The above does NOT work, since it create a temporary object and then insert it into context. However, this slight mod make things work, but prevent me from having temporary objects...;

    NSEntityDescription *entity = [NSEntityDescription entityForName:@"User" inManagedObjectContext:self.modelManager.mainManagedObjectContext];
    User* user = (User *)[[User alloc] initWithEntity:entity insertIntoManagedObjectContext:privateManagedObjectContext];

Hence, I'm wondering; what's the difference? There must be some difference, obviously, but I don't get it.

1

1 Answers

2
votes

As far as I can tell, this is another CoreData bug.
I can somewhat understand the "how" but not the "why" of it.

As you know, CoreData rely heavily on KVO. A managed context observe changes to its objects like a hawk.
Since your "Temporary" objects have no context, the context cannot track their changes until they are attached to it, so it does not report changes to the parent context correctly (or at all). So, the parent context will get the "committed value" of the inserted object which turns to nil as soon as you insert your object to the context using insertObject: (this is the bug I guess).

So I have devised a cunning plan :D
We will swizzle our way out of this!

introducing NSManagedObjectContext+fix.m:

//Tested only for simple use-cases (no relationship tested)
+ (void) load
{
    Method original = class_getInstanceMethod(self, @selector(insertObject:));
    Method swizzled = class_getInstanceMethod(self, @selector(__insertObject__fix:));
    method_exchangeImplementations(original, swizzled);
}

- (void) __insertObject__fix:(NSManagedObject*)object
{
    if (self.parentContext && object.managedObjectContext == nil) {
        NSDictionary* propsByName = [object.entity propertiesByName];
        NSArray* properties = [propsByName allKeys];
        NSDictionary* d = [object committedValuesForKeys:properties];
        [propsByName enumerateKeysAndObjectsUsingBlock:^(NSString* key, NSPropertyDescription* prop, BOOL *stop) {
            if ([prop isKindOfClass:[NSAttributeDescription class]]) {
                [object setValue:[(NSAttributeDescription*)prop defaultValue] forKey:key];
            } else if ([prop isKindOfClass:[NSRelationshipDescription class]]) {
                [object setValue:nil forKey:key];
            }
        }];
        [self __insertObject__fix:object];
        [object setValuesForKeysWithDictionary:d];
    } else {
        [self __insertObject__fix:object];
    }
}

This might help you keep your code a bit more sain.

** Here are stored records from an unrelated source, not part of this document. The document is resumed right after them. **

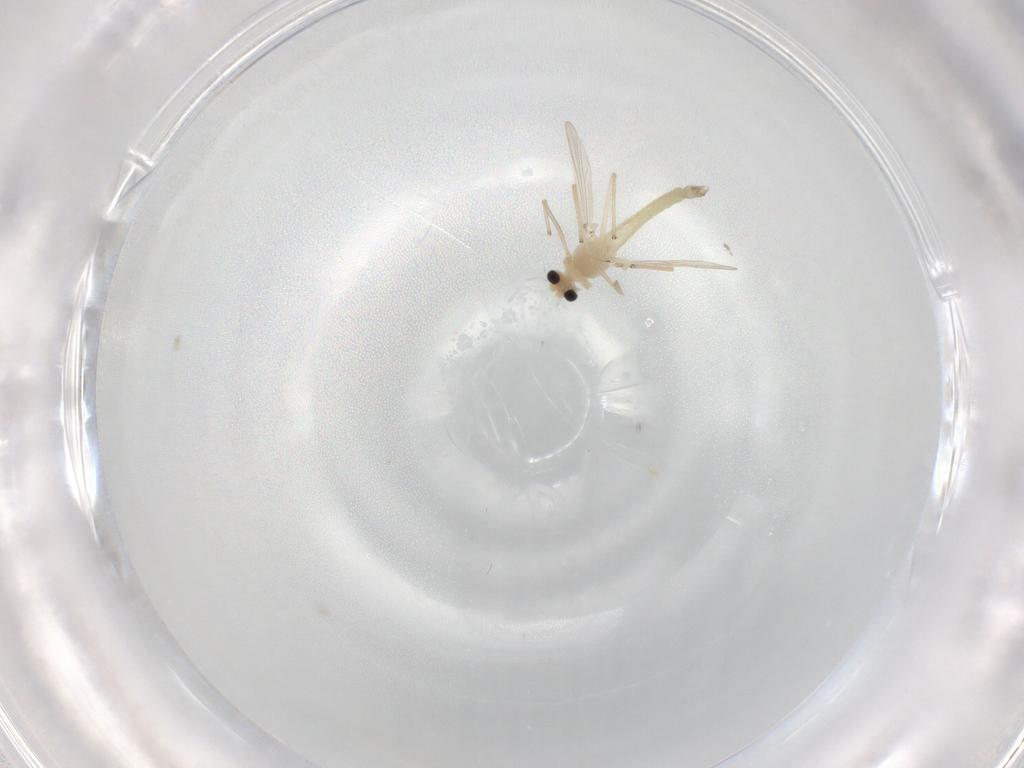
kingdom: Animalia
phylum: Arthropoda
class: Insecta
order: Diptera
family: Chironomidae
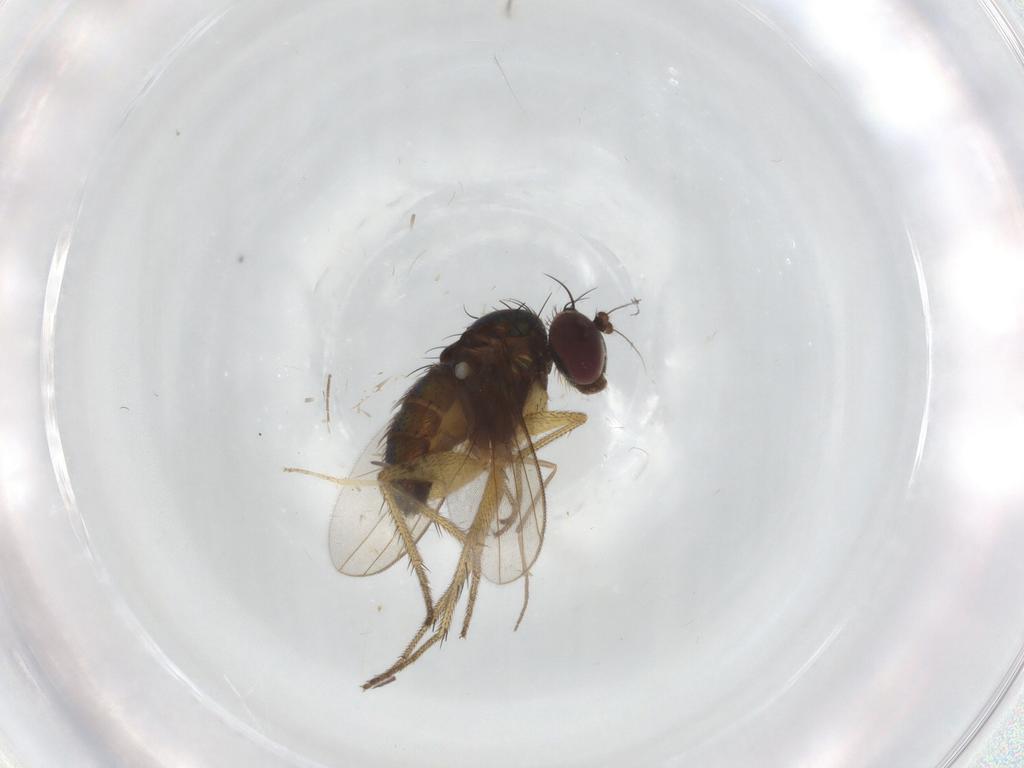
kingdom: Animalia
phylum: Arthropoda
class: Insecta
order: Diptera
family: Dolichopodidae
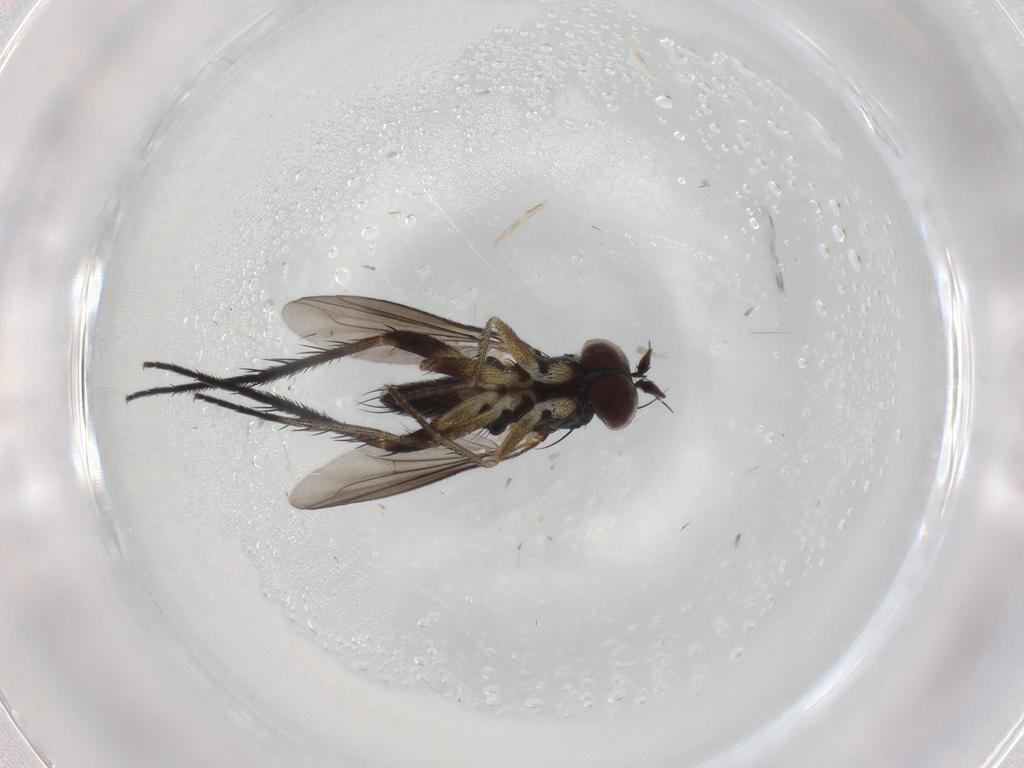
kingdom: Animalia
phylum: Arthropoda
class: Insecta
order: Diptera
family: Dolichopodidae
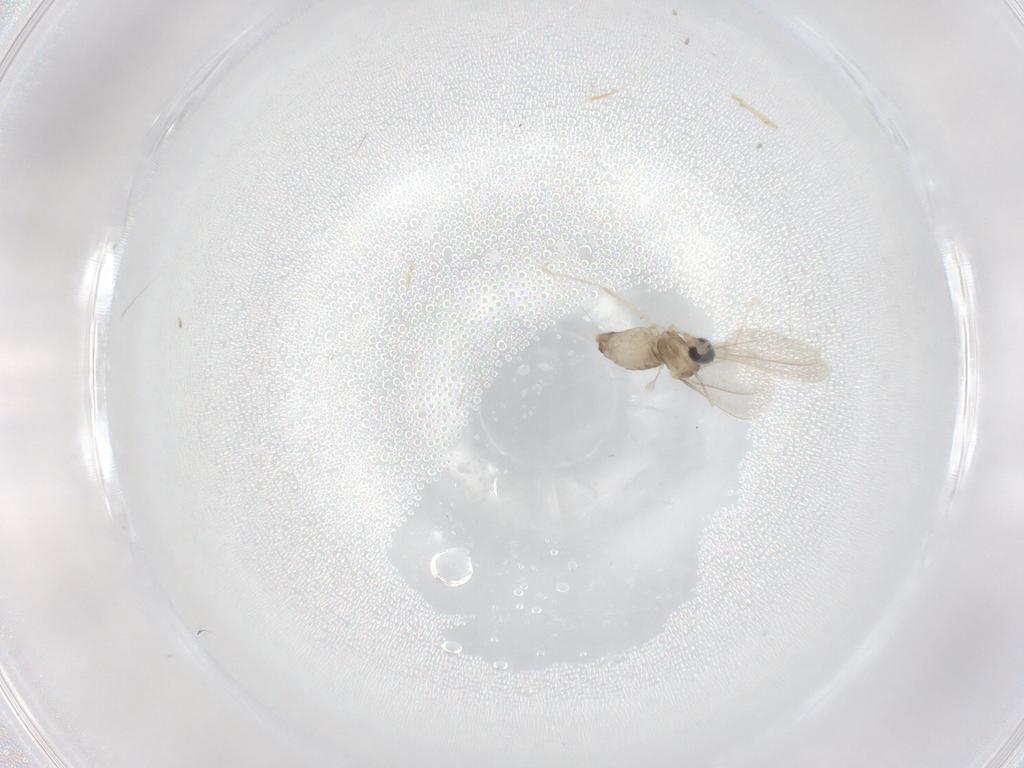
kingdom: Animalia
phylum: Arthropoda
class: Insecta
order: Diptera
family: Cecidomyiidae
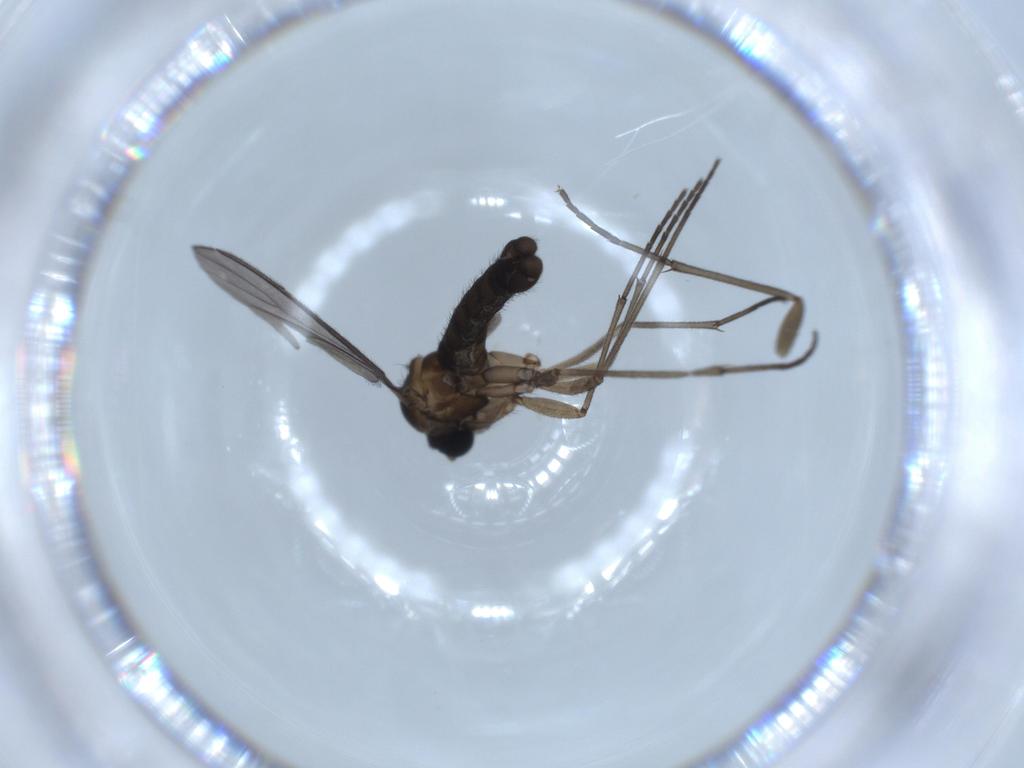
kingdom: Animalia
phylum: Arthropoda
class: Insecta
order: Diptera
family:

However, I would probably try to avoid this type of insertion altogether.
I don't really understand your need for inserting an object to a specific context and leaving it hanging until you decide if it is needed or not.

Wouldn't it be easier to ALWAYS insert your objects into the context (keeping the values in a dictionary if needed for extended period of time). but when you decide the object should not "hit the store", simply delete it?